What the task requires
Report every line of the records beneath this task that holds the string "pessoas".

BEGIN

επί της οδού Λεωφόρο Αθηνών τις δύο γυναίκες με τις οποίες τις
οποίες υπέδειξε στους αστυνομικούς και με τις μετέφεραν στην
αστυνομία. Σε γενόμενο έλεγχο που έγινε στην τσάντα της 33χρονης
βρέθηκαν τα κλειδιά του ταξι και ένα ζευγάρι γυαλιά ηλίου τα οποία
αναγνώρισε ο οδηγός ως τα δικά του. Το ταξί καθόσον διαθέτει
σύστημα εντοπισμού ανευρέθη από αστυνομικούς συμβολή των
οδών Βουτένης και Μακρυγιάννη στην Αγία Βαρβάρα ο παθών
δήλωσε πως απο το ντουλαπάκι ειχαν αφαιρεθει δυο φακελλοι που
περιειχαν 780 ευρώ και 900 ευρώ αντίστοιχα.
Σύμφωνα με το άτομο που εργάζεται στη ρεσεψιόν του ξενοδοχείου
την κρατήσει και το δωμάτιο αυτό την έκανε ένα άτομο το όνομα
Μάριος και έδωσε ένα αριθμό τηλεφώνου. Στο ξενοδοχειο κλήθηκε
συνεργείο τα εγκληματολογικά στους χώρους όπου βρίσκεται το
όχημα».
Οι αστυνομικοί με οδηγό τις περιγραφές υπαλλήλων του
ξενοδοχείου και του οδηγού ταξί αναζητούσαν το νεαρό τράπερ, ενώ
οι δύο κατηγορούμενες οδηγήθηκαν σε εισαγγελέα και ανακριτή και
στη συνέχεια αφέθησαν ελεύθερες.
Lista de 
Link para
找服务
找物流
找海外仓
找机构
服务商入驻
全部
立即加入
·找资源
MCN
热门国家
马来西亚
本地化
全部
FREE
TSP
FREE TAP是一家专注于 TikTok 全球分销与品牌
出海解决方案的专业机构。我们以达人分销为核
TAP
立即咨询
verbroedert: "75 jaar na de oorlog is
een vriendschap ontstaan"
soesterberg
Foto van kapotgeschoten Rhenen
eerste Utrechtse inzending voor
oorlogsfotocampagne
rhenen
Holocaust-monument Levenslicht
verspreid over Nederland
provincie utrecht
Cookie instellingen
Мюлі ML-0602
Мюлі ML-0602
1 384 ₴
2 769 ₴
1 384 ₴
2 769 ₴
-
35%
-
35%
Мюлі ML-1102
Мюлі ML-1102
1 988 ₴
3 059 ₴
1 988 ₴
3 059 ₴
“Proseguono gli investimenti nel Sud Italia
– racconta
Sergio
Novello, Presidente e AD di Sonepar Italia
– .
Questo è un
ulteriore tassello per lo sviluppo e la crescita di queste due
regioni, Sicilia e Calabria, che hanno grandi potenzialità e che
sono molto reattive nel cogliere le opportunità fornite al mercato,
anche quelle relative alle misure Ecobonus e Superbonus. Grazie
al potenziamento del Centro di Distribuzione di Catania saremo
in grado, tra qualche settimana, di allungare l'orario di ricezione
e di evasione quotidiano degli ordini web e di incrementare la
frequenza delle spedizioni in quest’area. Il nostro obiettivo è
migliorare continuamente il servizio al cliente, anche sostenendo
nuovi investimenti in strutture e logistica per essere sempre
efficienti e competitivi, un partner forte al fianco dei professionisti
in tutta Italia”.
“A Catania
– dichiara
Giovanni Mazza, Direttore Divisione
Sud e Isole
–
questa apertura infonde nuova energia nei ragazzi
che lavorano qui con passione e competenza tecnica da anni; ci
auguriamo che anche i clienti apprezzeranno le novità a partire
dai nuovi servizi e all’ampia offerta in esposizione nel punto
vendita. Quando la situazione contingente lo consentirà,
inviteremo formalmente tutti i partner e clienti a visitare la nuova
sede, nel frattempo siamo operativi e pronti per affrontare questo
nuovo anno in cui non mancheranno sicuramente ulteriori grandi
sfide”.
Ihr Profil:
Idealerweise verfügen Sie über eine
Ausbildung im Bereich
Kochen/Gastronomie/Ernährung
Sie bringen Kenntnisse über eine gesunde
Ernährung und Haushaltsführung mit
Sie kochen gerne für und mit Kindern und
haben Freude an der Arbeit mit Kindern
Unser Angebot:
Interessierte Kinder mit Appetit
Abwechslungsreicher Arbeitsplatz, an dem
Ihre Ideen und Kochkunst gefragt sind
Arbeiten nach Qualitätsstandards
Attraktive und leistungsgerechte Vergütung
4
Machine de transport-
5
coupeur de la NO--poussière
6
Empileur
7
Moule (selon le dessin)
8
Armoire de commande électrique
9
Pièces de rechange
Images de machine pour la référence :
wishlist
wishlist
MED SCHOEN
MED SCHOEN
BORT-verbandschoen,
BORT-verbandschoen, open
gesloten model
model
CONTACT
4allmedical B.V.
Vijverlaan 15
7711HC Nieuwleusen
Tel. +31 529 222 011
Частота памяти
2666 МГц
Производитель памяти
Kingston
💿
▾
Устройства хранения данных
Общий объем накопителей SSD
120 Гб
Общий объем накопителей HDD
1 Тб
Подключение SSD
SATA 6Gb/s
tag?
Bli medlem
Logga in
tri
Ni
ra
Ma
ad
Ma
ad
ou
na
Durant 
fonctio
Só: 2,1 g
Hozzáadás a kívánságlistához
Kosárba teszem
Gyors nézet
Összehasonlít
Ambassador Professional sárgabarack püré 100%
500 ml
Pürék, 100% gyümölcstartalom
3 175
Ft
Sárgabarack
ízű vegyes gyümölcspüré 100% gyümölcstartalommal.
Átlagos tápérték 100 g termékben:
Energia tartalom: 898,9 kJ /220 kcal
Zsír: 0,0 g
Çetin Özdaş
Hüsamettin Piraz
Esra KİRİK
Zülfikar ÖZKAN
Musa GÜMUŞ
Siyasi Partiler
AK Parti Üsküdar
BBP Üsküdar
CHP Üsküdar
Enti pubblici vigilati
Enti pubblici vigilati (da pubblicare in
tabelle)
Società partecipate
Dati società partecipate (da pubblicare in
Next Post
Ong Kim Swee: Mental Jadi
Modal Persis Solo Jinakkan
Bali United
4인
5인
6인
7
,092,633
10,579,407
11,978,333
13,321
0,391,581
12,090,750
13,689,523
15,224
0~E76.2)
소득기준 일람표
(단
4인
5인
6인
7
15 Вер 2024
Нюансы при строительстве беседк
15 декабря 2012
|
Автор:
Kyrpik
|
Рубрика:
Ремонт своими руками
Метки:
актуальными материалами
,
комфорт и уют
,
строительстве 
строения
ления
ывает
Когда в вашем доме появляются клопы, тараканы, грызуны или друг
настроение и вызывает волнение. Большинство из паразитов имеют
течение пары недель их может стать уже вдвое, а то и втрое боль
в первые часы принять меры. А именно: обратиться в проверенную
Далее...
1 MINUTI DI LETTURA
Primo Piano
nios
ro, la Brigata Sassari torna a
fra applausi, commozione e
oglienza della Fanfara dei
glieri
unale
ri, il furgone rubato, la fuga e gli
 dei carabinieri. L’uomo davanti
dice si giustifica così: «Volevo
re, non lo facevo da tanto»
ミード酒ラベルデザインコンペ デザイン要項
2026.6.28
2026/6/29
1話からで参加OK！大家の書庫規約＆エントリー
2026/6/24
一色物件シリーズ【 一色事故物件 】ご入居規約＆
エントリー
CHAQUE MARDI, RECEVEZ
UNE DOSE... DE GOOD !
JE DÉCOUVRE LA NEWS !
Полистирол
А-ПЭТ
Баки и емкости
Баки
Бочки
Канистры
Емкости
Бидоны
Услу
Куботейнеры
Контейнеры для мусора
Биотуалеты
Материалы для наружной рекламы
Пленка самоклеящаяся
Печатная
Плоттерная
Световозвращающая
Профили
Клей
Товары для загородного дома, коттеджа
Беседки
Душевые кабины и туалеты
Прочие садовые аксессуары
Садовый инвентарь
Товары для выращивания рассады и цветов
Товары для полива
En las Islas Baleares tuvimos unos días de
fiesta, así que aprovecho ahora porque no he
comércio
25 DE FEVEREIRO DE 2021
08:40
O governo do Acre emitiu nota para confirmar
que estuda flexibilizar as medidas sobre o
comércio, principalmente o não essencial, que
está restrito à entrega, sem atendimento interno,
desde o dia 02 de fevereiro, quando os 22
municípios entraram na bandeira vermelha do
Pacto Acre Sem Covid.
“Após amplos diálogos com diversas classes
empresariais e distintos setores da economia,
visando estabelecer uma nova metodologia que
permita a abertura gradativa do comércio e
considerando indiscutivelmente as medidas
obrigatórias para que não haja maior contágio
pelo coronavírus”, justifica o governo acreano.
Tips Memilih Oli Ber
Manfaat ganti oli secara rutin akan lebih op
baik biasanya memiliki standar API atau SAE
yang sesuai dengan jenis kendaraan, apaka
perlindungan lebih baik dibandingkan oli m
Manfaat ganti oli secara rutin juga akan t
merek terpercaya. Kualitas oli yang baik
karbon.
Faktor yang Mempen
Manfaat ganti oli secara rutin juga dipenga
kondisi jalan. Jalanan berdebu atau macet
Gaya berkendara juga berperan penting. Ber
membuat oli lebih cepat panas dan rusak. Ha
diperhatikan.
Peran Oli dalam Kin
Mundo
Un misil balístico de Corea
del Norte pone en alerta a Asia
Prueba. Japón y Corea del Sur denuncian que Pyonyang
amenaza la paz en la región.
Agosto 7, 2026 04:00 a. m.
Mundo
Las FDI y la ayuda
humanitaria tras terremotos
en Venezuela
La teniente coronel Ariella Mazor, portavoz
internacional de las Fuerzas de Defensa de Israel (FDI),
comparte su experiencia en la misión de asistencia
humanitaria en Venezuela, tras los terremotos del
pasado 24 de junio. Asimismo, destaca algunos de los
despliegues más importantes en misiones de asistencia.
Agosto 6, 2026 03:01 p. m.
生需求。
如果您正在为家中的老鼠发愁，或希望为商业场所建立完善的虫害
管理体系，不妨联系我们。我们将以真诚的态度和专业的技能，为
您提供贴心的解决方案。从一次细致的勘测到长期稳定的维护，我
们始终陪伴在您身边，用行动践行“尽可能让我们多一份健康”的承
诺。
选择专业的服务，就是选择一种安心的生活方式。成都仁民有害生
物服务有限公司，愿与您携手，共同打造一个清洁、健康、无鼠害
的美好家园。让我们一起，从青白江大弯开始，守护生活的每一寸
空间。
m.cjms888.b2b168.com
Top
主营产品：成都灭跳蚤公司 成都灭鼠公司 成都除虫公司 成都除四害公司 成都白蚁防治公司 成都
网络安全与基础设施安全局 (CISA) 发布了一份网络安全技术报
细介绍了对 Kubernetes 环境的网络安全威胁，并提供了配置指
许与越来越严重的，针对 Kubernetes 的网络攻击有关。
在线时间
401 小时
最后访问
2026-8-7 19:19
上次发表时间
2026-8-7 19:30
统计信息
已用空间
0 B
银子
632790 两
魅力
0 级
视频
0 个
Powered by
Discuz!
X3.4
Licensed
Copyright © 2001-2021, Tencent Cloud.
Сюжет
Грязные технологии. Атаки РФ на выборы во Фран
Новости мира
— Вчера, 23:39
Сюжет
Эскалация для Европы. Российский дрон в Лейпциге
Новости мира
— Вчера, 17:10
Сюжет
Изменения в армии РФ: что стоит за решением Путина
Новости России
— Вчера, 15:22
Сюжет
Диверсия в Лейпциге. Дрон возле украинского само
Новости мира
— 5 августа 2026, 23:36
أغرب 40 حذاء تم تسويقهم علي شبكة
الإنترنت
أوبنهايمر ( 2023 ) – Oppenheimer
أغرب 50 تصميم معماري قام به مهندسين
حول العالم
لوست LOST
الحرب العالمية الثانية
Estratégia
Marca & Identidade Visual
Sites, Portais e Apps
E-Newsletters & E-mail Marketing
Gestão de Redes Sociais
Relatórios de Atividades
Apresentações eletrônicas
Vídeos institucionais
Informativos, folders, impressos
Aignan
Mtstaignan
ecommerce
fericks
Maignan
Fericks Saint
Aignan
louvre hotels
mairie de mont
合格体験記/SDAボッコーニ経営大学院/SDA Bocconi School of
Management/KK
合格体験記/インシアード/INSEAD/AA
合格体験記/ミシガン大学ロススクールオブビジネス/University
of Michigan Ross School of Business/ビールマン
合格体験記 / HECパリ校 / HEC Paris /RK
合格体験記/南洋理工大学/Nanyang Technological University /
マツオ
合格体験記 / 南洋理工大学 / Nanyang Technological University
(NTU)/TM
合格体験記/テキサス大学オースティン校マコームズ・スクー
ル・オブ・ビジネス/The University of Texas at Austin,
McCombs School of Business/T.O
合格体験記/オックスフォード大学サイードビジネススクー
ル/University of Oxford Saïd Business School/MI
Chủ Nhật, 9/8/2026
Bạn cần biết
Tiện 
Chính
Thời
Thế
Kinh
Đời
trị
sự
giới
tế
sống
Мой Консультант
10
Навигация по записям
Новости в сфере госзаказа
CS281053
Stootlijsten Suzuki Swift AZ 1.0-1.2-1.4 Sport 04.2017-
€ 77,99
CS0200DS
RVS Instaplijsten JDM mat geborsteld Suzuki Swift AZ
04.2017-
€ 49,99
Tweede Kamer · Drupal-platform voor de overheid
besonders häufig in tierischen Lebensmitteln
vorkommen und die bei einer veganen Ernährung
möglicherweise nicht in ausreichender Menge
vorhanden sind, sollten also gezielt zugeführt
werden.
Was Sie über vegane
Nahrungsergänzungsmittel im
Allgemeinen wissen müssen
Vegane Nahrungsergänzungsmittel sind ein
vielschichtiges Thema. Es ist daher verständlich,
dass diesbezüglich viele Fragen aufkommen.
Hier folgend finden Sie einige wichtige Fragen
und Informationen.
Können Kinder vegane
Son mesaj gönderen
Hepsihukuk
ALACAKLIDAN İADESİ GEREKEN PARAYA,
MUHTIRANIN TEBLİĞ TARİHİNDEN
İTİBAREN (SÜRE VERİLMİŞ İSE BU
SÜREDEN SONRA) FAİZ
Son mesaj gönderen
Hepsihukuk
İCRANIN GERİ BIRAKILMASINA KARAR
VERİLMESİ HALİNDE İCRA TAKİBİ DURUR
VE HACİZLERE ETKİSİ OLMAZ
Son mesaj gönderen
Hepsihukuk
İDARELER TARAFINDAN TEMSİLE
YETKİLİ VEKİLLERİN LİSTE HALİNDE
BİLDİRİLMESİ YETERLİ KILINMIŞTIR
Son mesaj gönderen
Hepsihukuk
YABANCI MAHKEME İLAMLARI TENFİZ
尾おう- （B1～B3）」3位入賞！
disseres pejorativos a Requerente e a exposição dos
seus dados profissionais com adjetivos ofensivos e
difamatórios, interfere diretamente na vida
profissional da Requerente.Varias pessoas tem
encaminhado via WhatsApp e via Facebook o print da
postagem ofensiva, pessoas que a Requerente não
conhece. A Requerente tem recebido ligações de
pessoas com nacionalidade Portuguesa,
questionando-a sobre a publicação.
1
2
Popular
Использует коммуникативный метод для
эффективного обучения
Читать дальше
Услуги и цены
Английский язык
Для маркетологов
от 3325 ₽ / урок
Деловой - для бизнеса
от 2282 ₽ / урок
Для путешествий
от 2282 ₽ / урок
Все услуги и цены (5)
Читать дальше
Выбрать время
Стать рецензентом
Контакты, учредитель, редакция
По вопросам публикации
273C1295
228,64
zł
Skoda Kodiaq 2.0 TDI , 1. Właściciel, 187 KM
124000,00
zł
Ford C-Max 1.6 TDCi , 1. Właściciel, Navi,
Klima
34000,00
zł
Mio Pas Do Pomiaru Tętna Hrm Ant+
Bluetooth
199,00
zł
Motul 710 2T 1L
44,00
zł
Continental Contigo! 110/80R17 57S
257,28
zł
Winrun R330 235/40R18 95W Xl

END

Problem solution
profissional da Requerente.Varias pessoas tem
postagem ofensiva, pessoas que a Requerente não
pessoas com nacionalidade Portuguesa,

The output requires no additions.